Top of Input material
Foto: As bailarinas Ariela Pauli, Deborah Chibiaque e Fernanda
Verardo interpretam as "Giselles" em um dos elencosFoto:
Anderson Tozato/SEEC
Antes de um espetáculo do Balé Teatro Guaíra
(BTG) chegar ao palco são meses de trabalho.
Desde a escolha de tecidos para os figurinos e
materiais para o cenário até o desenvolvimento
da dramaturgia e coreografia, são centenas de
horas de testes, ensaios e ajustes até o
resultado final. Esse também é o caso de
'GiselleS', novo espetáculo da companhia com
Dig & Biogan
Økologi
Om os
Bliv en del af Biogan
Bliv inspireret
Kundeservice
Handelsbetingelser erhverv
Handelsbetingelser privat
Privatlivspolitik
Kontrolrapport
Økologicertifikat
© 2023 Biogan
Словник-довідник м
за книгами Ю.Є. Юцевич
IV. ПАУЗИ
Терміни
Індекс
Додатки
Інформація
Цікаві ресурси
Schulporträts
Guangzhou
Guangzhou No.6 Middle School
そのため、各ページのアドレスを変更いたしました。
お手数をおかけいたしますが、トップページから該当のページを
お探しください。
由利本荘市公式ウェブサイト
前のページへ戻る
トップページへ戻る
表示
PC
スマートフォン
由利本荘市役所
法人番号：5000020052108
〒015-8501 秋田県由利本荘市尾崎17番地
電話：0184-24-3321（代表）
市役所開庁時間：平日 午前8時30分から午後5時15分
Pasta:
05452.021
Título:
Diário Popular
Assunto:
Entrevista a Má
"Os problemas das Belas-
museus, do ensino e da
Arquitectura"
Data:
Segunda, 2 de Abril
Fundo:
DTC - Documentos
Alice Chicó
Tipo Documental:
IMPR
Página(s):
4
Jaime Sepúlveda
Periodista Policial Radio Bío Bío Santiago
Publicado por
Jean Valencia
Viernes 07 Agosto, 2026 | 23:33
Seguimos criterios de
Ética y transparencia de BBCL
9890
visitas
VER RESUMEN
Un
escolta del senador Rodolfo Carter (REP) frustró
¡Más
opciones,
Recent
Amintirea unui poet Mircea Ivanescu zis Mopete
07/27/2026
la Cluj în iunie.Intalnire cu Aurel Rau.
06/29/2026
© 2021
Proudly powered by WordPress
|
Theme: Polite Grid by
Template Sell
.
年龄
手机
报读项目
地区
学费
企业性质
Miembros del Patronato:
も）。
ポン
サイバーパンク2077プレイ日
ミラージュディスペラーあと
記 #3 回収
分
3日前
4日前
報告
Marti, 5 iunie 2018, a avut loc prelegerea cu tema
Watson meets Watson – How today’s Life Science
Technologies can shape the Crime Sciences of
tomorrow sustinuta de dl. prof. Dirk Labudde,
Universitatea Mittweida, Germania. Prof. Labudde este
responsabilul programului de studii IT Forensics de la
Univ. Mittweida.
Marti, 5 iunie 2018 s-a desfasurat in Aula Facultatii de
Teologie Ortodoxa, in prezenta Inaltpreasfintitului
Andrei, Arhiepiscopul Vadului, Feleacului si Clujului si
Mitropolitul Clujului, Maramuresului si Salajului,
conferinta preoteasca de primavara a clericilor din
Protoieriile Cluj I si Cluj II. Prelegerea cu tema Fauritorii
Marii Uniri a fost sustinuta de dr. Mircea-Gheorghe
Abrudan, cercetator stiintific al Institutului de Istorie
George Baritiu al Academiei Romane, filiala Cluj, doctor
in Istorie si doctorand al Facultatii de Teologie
Bottom of Input material
## Problem statement
Write an exact transcription of every entry above.

## Answer to the exercise
Foto: As bailarinas Ariela Pauli, Deborah Chibiaque e Fernanda
Verardo interpretam as "Giselles" em um dos elencosFoto:
Anderson Tozato/SEEC
Antes de um espetáculo do Balé Teatro Guaíra
(BTG) chegar ao palco são meses de trabalho.
Desde a escolha de tecidos para os figurinos e
materiais para o cenário até o desenvolvimento
da dramaturgia e coreografia, são centenas de
horas de testes, ensaios e ajustes até o
resultado final. Esse também é o caso de
'GiselleS', novo espetáculo da companhia com
Dig & Biogan
Økologi
Om os
Bliv en del af Biogan
Bliv inspireret
Kundeservice
Handelsbetingelser erhverv
Handelsbetingelser privat
Privatlivspolitik
Kontrolrapport
Økologicertifikat
© 2023 Biogan
Словник-довідник м
за книгами Ю.Є. Юцевич
IV. ПАУЗИ
Терміни
Індекс
Додатки
Інформація
Цікаві ресурси
Schulporträts
Guangzhou
Guangzhou No.6 Middle School
そのため、各ページのアドレスを変更いたしました。
お手数をおかけいたしますが、トップページから該当のページを
お探しください。
由利本荘市公式ウェブサイト
前のページへ戻る
トップページへ戻る
表示
PC
スマートフォン
由利本荘市役所
法人番号：5000020052108
〒015-8501 秋田県由利本荘市尾崎17番地
電話：0184-24-3321（代表）
市役所開庁時間：平日 午前8時30分から午後5時15分
Pasta:
05452.021
Título:
Diário Popular
Assunto:
Entrevista a Má
"Os problemas das Belas-
museus, do ensino e da
Arquitectura"
Data:
Segunda, 2 de Abril
Fundo:
DTC - Documentos
Alice Chicó
Tipo Documental:
IMPR
Página(s):
4
Jaime Sepúlveda
Periodista Policial Radio Bío Bío Santiago
Publicado por
Jean Valencia
Viernes 07 Agosto, 2026 | 23:33
Seguimos criterios de
Ética y transparencia de BBCL
9890
visitas
VER RESUMEN
Un
escolta del senador Rodolfo Carter (REP) frustró
¡Más
opciones,
Recent
Amintirea unui poet Mircea Ivanescu zis Mopete
07/27/2026
la Cluj în iunie.Intalnire cu Aurel Rau.
06/29/2026
© 2021
Proudly powered by WordPress
|
Theme: Polite Grid by
Template Sell
.
年龄
手机
报读项目
地区
学费
企业性质
Miembros del Patronato:
も）。
ポン
サイバーパンク2077プレイ日
ミラージュディスペラーあと
記 #3 回収
分
3日前
4日前
報告
Marti, 5 iunie 2018, a avut loc prelegerea cu tema
Watson meets Watson – How today’s Life Science
Technologies can shape the Crime Sciences of
tomorrow sustinuta de dl. prof. Dirk Labudde,
Universitatea Mittweida, Germania. Prof. Labudde este
responsabilul programului de studii IT Forensics de la
Univ. Mittweida.
Marti, 5 iunie 2018 s-a desfasurat in Aula Facultatii de
Teologie Ortodoxa, in prezenta Inaltpreasfintitului
Andrei, Arhiepiscopul Vadului, Feleacului si Clujului si
Mitropolitul Clujului, Maramuresului si Salajului,
conferinta preoteasca de primavara a clericilor din
Protoieriile Cluj I si Cluj II. Prelegerea cu tema Fauritorii
Marii Uniri a fost sustinuta de dr. Mircea-Gheorghe
Abrudan, cercetator stiintific al Institutului de Istorie
George Baritiu al Academiei Romane, filiala Cluj, doctor
in Istorie si doctorand al Facultatii de Teologie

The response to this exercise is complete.